The second challenge was to patch together a publishing concern, in a region where no literary publishers existed.

It was an impossible call. No wonder Binyavanga was always in a hurry. He set about building a founding metaphysics, getting the writing going on the back of that and then getting it published.

I could tell that he set out to scramble the very structures of discourse. If the intention of 19th century powers had been to discombobulate African intellectuals, then why not mix everything up, throw it all out there?

For how, in the fourth decade of decolonisation, do you open a discourse on African societies? Do you follow the universities and still be genuinely African, when the very universities were and still are the pillars of the colonial project?

Do you jump on the activist bandwagon and still claim to be intellectual? Do you pick up and extend the African Writers Series when that project itself had been — for all the ardour and energy a money-minting imprint of an imperial publishing empire?

First of all, where to start? The proscription, at first, and then the derogation of the African intellectual heritage had attempted to erase all evidence of the heritage's assassination, something Ali Zaidi referred to as “suppressed histories.”

To write a literature based on African narrative principles was the Kwani? problem.

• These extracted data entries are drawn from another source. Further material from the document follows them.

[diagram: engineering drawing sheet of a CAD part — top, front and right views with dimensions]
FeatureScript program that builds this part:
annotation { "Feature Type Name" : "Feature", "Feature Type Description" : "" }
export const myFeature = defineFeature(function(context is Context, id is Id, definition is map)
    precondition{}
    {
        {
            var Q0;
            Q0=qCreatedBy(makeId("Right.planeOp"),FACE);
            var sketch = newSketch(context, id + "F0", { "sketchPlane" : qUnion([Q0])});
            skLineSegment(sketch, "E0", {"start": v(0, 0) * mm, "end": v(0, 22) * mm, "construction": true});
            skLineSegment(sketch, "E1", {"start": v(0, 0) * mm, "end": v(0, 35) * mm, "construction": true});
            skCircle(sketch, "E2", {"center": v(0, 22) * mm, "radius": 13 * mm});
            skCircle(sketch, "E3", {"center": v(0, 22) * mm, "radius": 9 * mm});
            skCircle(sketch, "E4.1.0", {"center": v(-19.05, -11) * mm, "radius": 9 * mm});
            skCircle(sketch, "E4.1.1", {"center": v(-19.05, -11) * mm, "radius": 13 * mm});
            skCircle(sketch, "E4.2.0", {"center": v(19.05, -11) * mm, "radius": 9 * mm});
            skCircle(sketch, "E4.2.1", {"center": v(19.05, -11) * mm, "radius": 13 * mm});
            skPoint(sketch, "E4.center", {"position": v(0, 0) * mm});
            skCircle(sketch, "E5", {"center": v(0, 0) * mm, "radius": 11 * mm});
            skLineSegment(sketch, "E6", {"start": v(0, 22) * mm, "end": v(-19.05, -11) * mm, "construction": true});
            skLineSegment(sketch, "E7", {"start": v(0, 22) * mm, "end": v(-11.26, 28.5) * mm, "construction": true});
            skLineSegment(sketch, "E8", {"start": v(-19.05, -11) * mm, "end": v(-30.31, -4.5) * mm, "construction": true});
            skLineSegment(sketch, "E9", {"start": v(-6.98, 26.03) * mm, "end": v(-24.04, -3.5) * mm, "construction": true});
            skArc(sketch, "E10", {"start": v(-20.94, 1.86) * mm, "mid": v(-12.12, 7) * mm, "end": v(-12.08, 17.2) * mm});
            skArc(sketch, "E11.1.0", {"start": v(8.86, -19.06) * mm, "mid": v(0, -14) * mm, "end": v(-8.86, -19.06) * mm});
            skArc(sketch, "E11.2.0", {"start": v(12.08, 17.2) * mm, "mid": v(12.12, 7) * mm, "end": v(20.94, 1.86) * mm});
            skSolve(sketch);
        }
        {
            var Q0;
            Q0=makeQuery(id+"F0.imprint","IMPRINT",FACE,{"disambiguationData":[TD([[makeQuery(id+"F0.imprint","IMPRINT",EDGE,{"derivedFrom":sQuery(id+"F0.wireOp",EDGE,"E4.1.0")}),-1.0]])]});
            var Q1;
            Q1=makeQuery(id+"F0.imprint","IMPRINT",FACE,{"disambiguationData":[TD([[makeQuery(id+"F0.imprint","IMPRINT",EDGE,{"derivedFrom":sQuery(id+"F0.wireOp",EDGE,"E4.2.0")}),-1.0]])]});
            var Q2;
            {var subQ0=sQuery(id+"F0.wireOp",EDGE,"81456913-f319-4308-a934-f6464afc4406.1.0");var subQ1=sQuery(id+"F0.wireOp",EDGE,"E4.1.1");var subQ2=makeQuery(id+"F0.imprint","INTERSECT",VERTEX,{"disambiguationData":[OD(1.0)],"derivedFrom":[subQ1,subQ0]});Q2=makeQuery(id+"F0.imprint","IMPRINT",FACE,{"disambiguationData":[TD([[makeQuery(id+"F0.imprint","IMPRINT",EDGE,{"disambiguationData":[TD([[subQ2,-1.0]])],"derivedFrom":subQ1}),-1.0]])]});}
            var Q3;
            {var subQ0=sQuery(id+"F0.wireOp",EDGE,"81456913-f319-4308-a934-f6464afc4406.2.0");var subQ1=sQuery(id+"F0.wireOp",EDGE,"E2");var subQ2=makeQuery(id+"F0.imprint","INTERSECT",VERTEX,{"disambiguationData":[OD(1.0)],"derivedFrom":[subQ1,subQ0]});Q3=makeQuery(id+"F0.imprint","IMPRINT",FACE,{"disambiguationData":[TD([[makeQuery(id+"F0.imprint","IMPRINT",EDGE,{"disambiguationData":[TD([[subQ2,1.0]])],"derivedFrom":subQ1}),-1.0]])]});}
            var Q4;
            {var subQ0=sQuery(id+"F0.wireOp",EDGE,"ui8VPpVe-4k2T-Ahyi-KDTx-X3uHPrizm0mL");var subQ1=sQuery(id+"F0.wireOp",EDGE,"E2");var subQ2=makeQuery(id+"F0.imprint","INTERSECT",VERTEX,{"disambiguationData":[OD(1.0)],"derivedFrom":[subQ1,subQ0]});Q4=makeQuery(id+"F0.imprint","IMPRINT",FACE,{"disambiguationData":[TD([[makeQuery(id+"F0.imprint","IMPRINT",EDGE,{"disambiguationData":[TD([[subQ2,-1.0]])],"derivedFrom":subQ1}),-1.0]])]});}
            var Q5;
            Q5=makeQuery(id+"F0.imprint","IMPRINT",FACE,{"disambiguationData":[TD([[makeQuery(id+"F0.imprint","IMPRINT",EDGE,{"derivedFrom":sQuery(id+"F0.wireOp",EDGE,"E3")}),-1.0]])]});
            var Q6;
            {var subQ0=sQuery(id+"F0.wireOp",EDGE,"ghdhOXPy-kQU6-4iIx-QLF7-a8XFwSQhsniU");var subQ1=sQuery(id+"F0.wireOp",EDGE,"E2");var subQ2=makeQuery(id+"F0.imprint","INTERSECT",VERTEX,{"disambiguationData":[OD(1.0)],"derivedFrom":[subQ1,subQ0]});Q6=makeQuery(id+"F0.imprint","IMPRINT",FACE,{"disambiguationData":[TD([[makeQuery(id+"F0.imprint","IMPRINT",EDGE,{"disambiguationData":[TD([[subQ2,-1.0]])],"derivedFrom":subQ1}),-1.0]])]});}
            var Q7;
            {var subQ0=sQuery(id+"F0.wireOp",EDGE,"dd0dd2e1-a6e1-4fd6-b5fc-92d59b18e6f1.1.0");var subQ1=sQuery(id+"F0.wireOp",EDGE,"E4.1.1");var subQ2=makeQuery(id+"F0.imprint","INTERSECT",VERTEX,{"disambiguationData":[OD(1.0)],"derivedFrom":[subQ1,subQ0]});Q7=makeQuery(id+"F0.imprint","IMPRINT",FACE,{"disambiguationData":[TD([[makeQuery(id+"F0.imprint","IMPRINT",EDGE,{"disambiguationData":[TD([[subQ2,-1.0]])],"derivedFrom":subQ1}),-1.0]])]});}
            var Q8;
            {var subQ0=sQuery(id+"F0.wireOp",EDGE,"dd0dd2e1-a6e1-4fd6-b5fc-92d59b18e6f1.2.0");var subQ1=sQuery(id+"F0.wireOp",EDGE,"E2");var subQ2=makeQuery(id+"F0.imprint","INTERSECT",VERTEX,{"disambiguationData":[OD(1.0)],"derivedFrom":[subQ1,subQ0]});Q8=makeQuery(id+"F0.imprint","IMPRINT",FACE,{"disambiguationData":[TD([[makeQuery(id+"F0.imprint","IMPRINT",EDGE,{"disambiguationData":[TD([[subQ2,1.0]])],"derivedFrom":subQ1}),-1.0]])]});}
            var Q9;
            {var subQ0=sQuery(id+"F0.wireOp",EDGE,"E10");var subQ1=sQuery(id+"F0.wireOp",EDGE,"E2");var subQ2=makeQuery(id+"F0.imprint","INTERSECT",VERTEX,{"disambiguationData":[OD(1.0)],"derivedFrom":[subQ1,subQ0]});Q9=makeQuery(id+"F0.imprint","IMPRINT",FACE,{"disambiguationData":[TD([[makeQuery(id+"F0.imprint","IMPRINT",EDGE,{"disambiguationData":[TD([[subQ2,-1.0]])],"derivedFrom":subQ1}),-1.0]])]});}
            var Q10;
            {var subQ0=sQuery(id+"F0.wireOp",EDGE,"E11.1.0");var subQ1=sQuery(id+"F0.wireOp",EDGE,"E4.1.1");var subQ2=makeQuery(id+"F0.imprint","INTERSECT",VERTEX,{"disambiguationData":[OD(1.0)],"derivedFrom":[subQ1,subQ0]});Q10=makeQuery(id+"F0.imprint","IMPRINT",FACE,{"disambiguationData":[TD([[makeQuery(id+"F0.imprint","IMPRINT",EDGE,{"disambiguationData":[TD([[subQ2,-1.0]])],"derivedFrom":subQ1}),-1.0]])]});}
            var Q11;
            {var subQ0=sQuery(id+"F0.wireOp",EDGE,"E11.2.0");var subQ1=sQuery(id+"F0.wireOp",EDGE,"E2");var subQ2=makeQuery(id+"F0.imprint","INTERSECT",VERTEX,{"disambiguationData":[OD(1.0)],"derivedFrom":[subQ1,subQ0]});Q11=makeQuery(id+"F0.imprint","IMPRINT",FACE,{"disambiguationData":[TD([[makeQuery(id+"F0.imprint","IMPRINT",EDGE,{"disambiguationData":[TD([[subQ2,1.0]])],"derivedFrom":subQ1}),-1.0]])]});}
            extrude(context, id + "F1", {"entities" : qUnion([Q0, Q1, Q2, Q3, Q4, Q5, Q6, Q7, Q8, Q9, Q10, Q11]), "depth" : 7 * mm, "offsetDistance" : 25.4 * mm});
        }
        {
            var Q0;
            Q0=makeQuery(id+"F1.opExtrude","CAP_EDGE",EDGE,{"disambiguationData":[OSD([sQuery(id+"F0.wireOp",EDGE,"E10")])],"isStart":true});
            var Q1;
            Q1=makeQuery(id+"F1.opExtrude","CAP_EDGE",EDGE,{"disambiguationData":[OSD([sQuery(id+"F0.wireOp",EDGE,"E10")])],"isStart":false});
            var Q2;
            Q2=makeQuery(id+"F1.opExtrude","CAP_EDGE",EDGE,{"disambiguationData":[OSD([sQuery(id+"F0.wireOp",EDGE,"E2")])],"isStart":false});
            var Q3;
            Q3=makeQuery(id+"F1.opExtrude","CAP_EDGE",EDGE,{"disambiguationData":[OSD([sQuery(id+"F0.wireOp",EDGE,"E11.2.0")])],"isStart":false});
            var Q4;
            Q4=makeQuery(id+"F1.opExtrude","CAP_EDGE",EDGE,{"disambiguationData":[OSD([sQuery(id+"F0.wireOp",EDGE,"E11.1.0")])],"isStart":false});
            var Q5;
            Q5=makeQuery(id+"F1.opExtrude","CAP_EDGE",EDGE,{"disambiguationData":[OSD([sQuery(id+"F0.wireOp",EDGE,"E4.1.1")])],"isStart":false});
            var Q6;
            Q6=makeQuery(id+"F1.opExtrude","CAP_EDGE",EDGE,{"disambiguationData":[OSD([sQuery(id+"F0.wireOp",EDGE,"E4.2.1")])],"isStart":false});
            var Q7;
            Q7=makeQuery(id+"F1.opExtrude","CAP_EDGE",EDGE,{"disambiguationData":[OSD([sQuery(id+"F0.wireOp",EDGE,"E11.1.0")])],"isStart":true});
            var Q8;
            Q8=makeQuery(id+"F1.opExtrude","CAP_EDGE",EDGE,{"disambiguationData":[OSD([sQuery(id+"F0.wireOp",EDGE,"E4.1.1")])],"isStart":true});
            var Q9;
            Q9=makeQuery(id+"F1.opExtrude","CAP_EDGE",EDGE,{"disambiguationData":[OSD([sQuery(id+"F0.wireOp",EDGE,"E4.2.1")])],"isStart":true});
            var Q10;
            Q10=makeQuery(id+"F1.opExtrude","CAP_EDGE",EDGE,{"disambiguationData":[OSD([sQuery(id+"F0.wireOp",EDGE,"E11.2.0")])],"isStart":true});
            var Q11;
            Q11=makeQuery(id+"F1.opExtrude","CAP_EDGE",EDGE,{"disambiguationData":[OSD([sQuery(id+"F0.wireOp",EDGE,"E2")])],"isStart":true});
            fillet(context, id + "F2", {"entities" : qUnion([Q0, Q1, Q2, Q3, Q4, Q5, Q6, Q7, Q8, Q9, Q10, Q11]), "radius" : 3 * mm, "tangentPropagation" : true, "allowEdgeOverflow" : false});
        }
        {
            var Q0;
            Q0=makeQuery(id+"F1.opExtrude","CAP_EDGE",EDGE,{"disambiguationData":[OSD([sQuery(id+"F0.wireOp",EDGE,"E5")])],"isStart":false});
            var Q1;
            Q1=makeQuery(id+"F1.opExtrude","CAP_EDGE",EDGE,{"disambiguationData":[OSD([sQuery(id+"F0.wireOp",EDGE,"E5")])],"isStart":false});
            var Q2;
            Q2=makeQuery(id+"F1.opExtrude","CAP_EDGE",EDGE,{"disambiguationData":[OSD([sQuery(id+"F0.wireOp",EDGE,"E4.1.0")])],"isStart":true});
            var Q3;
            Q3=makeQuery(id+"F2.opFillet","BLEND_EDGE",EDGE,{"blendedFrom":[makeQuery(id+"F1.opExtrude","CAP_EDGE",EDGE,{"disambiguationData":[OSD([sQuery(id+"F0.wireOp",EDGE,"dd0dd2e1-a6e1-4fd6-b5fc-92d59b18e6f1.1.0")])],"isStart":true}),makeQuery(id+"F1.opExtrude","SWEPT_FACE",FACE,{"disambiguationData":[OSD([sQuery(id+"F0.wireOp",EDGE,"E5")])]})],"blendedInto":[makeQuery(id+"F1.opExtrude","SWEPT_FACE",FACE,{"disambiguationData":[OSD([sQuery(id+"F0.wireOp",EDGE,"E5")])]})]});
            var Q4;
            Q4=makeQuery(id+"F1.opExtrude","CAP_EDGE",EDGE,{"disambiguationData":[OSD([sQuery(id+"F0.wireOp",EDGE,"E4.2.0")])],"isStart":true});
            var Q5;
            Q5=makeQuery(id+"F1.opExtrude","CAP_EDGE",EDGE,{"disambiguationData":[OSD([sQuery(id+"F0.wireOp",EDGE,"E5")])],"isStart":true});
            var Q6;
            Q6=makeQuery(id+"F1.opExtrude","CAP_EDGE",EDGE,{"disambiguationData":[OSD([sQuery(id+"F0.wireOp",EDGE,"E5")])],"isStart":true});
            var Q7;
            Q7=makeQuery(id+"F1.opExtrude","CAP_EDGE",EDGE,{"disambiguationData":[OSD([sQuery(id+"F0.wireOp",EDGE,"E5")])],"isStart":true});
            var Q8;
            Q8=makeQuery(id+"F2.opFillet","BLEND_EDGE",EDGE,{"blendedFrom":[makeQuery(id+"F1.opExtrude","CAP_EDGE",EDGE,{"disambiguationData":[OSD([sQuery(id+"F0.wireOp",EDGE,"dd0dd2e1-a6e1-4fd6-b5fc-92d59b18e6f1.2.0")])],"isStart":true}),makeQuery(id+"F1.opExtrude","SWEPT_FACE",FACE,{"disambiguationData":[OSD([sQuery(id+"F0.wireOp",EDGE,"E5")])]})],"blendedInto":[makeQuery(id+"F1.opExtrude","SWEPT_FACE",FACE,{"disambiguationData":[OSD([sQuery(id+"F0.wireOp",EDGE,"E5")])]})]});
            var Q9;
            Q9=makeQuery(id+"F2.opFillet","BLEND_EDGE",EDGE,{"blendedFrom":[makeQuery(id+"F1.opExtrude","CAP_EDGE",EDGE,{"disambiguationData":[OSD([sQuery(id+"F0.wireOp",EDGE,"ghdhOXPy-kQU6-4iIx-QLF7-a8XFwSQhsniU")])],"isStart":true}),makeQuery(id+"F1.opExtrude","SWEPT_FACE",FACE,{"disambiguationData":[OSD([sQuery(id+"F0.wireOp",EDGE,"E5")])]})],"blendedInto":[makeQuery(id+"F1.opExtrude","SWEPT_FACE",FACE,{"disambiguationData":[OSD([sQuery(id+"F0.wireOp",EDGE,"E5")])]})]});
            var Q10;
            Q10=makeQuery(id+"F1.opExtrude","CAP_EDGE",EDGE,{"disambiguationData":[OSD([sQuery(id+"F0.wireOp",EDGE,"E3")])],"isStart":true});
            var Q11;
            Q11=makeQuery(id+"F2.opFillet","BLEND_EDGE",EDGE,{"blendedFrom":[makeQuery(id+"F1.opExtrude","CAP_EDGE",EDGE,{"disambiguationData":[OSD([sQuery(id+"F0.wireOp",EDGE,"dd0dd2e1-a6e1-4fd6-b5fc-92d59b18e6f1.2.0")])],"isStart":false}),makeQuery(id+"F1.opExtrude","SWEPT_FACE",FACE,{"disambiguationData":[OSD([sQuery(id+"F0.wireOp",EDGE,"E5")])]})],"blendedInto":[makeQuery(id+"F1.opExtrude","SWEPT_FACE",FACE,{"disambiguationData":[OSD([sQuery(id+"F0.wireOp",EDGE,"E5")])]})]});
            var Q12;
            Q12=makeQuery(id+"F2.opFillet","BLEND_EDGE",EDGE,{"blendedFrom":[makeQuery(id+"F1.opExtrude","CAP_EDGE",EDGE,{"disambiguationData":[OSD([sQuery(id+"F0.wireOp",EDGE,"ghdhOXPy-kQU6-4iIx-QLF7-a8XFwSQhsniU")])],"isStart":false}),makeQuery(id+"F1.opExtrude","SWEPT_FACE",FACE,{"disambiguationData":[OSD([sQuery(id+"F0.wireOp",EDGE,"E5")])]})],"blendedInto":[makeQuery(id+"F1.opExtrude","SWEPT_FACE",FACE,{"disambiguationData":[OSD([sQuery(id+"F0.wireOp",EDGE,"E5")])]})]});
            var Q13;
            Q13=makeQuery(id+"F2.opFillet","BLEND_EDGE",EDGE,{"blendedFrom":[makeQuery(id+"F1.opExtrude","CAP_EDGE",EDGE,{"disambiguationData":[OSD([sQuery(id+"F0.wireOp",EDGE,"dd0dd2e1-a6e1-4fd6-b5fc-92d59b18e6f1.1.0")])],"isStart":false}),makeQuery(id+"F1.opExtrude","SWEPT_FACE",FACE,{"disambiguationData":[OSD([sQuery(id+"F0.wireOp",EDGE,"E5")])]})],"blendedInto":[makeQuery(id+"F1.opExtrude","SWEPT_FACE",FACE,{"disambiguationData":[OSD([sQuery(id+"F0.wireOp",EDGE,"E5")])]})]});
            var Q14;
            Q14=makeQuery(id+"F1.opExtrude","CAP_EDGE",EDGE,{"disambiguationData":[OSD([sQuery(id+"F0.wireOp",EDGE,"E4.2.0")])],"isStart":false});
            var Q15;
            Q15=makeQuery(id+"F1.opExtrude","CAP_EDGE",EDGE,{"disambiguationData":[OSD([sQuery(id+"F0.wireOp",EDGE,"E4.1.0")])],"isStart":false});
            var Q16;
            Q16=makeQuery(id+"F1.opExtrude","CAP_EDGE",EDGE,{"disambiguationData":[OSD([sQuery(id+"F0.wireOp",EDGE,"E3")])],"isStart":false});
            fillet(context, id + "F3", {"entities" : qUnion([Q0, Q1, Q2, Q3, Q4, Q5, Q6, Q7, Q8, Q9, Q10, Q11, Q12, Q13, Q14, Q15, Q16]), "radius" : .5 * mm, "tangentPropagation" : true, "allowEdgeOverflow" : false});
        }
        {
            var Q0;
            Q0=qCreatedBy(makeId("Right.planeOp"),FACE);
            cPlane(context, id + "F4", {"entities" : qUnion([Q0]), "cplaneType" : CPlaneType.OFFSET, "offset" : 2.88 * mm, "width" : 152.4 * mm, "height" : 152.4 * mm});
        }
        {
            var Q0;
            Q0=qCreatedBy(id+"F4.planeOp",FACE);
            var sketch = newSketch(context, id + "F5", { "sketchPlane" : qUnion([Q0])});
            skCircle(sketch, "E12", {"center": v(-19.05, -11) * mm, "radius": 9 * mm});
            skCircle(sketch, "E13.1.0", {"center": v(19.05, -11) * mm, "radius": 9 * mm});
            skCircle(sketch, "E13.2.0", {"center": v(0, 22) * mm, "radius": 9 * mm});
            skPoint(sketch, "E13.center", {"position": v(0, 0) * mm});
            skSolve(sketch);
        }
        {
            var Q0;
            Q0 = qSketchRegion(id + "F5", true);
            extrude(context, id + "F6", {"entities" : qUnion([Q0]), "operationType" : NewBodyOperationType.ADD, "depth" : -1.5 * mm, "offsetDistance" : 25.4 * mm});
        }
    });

Kwani? may not have articulated it thus, but it was. Absent that, writing according to Victorian, Western notions of realism, was in effect, writing from deep within enemy territory.

The African Writers Series generation had been born in former Africa, so they did not have to face the challenge of resurrecting a murdered metaphysics.

Colonialism had chopped mid-point into their intellectual formulation, meaning they were first Africans, and latterly, colonial subjects. We, on the other hand, were the grandchildren of colonial subjects.

What eventually emerged as Kwani? was a compromise. There was a certain “urban” tone, a provisional, if structural alliance with that cultural force youthful in nature and countercultural in spirit, to it.

This was a very fraught assault on postcolonialism, the inauguration of a new critique. This path – the alliance – became essential. Any other way and overwhelming contradictions would have welled up.

The universities were too tightly welded to the colonial project, from the PhDs they earned from the old colonial circle of colleges to the very categories of pedagogy they trafficked in.

Few of us contemplated jobs in classrooms. Mainstream media had its ties to big business and government. It was a no-go area. There was politics. There was activism. There was NGO-ism. These had chosen highly polarising, and while at it, intellectually ineffectual paths.

The Kwani? that Binyavanga captained, as I see it, was making a cautious, sideways movement going forward. If there was one certain thing I could say about it, it was that the project understood one thing; as an African writer, you cannot afford to look at Africa from the outside.